### WORK TO DO:
Your task is to reproduce the material exactly.

▼

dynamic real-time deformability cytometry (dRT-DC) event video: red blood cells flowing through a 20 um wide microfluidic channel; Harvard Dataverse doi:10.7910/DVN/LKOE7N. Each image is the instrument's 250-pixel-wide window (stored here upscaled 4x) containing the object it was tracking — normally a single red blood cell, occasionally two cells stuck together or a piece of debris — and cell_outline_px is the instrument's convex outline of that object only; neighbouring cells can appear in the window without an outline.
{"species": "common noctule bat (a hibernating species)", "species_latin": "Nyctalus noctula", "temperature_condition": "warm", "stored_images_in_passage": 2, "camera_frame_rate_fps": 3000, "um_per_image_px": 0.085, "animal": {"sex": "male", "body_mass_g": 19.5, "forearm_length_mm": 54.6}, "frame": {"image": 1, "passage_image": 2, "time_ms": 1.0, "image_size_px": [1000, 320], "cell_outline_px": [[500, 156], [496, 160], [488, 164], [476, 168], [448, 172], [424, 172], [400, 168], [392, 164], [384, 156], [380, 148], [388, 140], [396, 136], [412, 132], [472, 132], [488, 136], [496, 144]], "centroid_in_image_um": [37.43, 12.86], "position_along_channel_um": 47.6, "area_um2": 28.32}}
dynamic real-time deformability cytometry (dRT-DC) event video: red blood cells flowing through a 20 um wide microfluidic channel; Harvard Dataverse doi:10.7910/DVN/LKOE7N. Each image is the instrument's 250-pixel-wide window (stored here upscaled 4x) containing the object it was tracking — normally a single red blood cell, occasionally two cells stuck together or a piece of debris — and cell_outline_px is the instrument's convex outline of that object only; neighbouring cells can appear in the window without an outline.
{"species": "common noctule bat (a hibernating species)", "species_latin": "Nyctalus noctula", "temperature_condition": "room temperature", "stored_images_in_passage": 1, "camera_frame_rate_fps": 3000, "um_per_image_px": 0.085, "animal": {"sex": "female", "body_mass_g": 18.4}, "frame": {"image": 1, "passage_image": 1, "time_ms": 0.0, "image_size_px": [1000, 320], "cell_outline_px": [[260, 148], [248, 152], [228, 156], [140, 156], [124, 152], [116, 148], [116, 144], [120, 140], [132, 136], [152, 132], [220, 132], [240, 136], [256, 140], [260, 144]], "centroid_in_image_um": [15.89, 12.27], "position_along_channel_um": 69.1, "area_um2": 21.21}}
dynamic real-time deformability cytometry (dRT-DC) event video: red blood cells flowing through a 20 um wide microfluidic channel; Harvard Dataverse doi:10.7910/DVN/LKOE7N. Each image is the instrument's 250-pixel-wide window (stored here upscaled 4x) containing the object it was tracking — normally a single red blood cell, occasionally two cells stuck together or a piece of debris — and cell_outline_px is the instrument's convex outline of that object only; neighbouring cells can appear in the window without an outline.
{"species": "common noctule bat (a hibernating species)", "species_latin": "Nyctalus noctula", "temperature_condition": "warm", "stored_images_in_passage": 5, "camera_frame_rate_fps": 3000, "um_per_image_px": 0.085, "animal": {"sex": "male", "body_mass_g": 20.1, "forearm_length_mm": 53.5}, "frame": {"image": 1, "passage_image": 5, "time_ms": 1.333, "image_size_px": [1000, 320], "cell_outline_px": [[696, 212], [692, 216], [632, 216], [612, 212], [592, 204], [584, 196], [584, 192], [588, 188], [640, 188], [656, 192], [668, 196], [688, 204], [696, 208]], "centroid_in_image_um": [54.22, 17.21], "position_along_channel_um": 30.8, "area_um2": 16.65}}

▲

### RESPONSE FOR THIS EXERCISE:
dynamic real-time deformability cytometry (dRT-DC) event video: red blood cells flowing through a 20 um wide microfluidic channel; Harvard Dataverse doi:10.7910/DVN/LKOE7N. Each image is the instrument's 250-pixel-wide window (stored here upscaled 4x) containing the object it was tracking — normally a single red blood cell, occasionally two cells stuck together or a piece of debris — and cell_outline_px is the instrument's convex outline of that object only; neighbouring cells can appear in the window without an outline.
{"species": "common noctule bat (a hibernating species)", "species_latin": "Nyctalus noctula", "temperature_condition": "warm", "stored_images_in_passage": 2, "camera_frame_rate_fps": 3000, "um_per_image_px": 0.085, "animal": {"sex": "male", "body_mass_g": 19.5, "forearm_length_mm": 54.6}, "frame": {"image": 1, "passage_image": 2, "time_ms": 1.0, "image_size_px": [1000, 320], "cell_outline_px": [[500, 156], [496, 160], [488, 164], [476, 168], [448, 172], [424, 172], [400, 168], [392, 164], [384, 156], [380, 148], [388, 140], [396, 136], [412, 132], [472, 132], [488, 136], [496, 144]], "centroid_in_image_um": [37.43, 12.86], "position_along_channel_um": 47.6, "area_um2": 28.32}}
dynamic real-time deformability cytometry (dRT-DC) event video: red blood cells flowing through a 20 um wide microfluidic channel; Harvard Dataverse doi:10.7910/DVN/LKOE7N. Each image is the instrument's 250-pixel-wide window (stored here upscaled 4x) containing the object it was tracking — normally a single red blood cell, occasionally two cells stuck together or a piece of debris — and cell_outline_px is the instrument's convex outline of that object only; neighbouring cells can appear in the window without an outline.
{"species": "common noctule bat (a hibernating species)", "species_latin": "Nyctalus noctula", "temperature_condition": "room temperature", "stored_images_in_passage": 1, "camera_frame_rate_fps": 3000, "um_per_image_px": 0.085, "animal": {"sex": "female", "body_mass_g": 18.4}, "frame": {"image": 1, "passage_image": 1, "time_ms": 0.0, "image_size_px": [1000, 320], "cell_outline_px": [[260, 148], [248, 152], [228, 156], [140, 156], [124, 152], [116, 148], [116, 144], [120, 140], [132, 136], [152, 132], [220, 132], [240, 136], [256, 140], [260, 144]], "centroid_in_image_um": [15.89, 12.27], "position_along_channel_um": 69.1, "area_um2": 21.21}}
dynamic real-time deformability cytometry (dRT-DC) event video: red blood cells flowing through a 20 um wide microfluidic channel; Harvard Dataverse doi:10.7910/DVN/LKOE7N. Each image is the instrument's 250-pixel-wide window (stored here upscaled 4x) containing the object it was tracking — normally a single red blood cell, occasionally two cells stuck together or a piece of debris — and cell_outline_px is the instrument's convex outline of that object only; neighbouring cells can appear in the window without an outline.
{"species": "common noctule bat (a hibernating species)", "species_latin": "Nyctalus noctula", "temperature_condition": "warm", "stored_images_in_passage": 5, "camera_frame_rate_fps": 3000, "um_per_image_px": 0.085, "animal": {"sex": "male", "body_mass_g": 20.1, "forearm_length_mm": 53.5}, "frame": {"image": 1, "passage_image": 5, "time_ms": 1.333, "image_size_px": [1000, 320], "cell_outline_px": [[696, 212], [692, 216], [632, 216], [612, 212], [592, 204], [584, 196], [584, 192], [588, 188], [640, 188], [656, 192], [668, 196], [688, 204], [696, 208]], "centroid_in_image_um": [54.22, 17.21], "position_along_channel_um": 30.8, "area_um2": 16.65}}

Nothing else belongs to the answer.